"Blackmail" est intéressant à plusieurs égards.
Tout d'abord pour sa conception. Hitchcock était en train de le tourner comme n'importe quel autre film muet quand la technique du son s'est développée. Il a alors décidé de refilmer certaines scènes avec du dialogue. Cela donne un résultat étrange puisque la vitesse de la caméra s'en trouve changée d'un plan à l'autre. De plus, on sent bien que filmer des dialogues c'est encore nouveau pour l'époque et que l'auteur ne sait pas toujours comment s'y prendre. Si certaines répliques sonnent justes, d'autres semblent inutilement redondantes.
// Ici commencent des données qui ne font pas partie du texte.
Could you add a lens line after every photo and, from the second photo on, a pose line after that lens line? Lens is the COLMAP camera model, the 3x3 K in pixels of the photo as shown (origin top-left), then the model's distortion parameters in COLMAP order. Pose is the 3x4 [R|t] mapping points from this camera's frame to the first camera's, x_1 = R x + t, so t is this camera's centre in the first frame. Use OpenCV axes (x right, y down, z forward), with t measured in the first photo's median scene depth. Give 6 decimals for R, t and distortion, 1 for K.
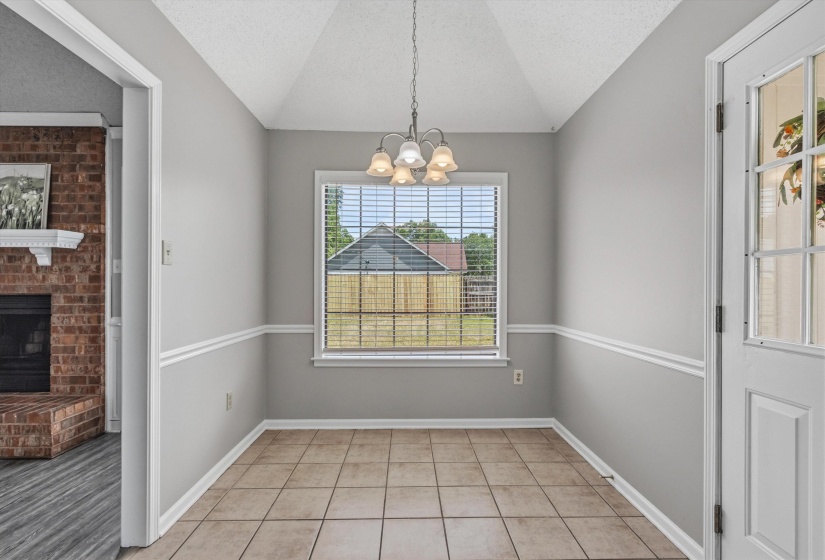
lens RADIAL K [[373.1, 0, 412.8], [0, 373.1, 288.3], [0, 0, 1]] dist [-0.001052, -0.000155]
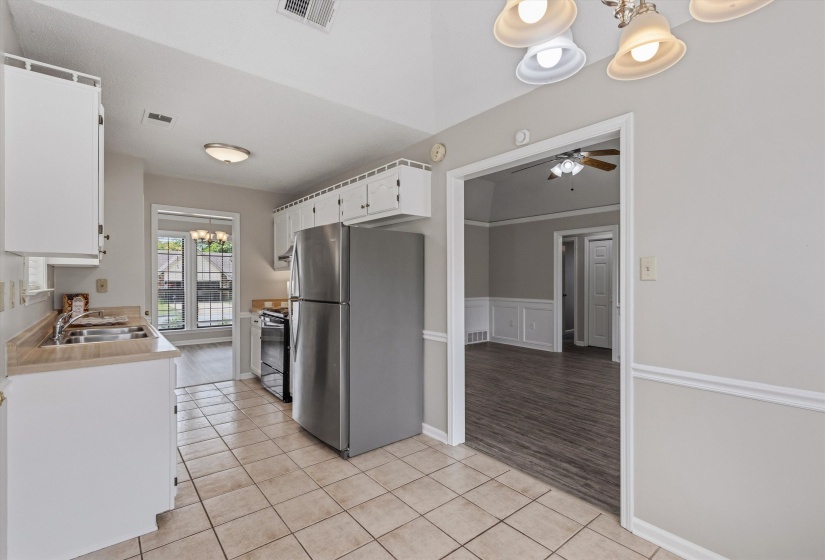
lens RADIAL K [[385.0, 0, 415.4], [0, 385.0, 281.2], [0, 0, 1]] dist [0.004945, 0.000481]
pose [[-0.788162, 0.000252, -0.615468, 0.298770], [-0.004020, 0.999976, 0.005557, -0.039422], [0.615455, 0.006854, -0.788142, 0.877976]]
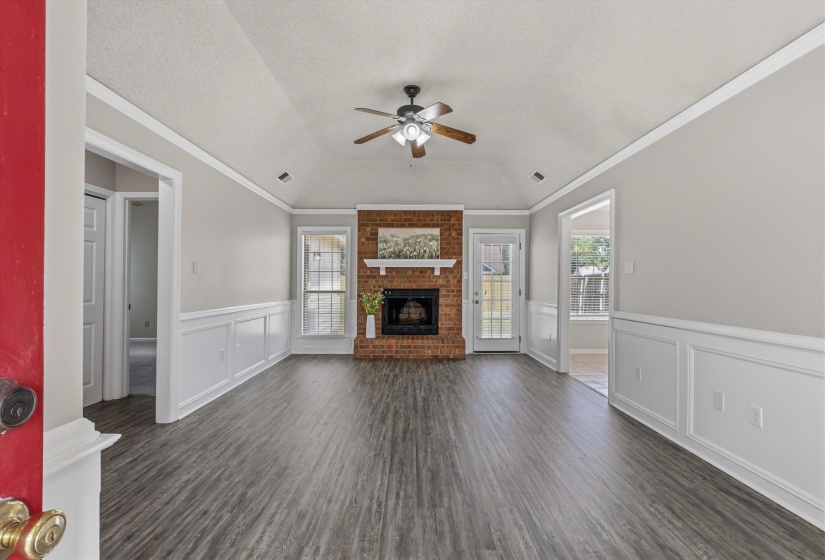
lens RADIAL K [[373.1, 0, 412.8], [0, 373.1, 288.3], [0, 0, 1]] dist [-0.001052, -0.000155]
pose [[0.999898, 0.000439, -0.014296, -1.091643], [-0.000372, 0.999989, 0.004698, 0.003591], [0.014298, -0.004692, 0.999887, -1.143683]]
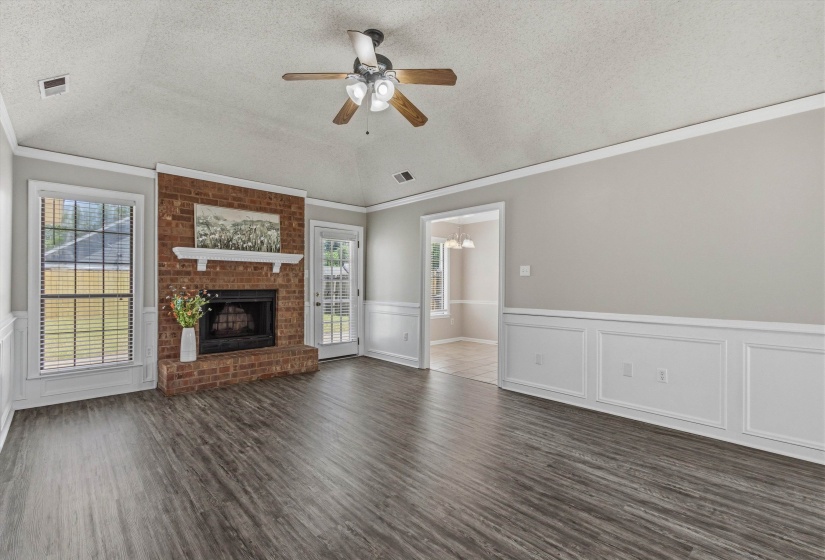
lens RADIAL K [[373.1, 0, 412.8], [0, 373.1, 288.3], [0, 0, 1]] dist [-0.001052, -0.000155]
pose [[0.746004, -0.004934, 0.665924, -1.663350], [0.001391, 0.999982, 0.005851, 0.001836], [-0.665941, -0.003438, 0.745997, -0.722364]]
Hitchcock est un cinéaste de la modernité. Preuve en est de ce retournage. Mais c'est aussi par son découpage et ses angles de vue que Hitchcock se montre en avance sur son temps. En studio ou pas, le bougre s'efforce d'offrir des images spectaculaires, dont certaines qui reviendront dans ses films plus tard (comment ne pas penser à "Psychose" en voyant le couteau ?). Tant d'audace ne suffit malheureusement pas. Le montage est souvent maladroit ; c'est surtout le rythme qui fait défaut à Alfred : souvent, il échoue à donner la bonne longueur à ses plans : trop longs ou trop courts, cela participe à l'effet brouillon qu'offre le film.
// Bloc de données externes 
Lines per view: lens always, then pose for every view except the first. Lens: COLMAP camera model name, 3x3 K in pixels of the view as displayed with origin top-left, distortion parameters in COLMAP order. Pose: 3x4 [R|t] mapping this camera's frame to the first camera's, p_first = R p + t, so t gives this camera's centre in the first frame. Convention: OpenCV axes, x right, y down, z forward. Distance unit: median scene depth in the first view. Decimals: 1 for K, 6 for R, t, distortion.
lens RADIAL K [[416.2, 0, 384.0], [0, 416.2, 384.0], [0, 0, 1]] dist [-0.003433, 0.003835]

Le scénario est plutôt intéressant, avec une fin assez cynique. Fin malheureusement pas assez appuyée, qui manque un peu d'essor. Quelques scènes fort sympathiques durant le film, mais des séquences trop longues et des dialogues, sans doute réécrits à la dernière minute pour coller à la nouvelle technique, qui ne fonctionnent pas toujours parfaitement. Heureusement les quelques bonnes scènes sont vraiment fortes. Et puis les personnages, tous à caractère simple, sont bien construits.
Bref, un film intéressant sur bien des points, mais tout de même trop maladroit globalement.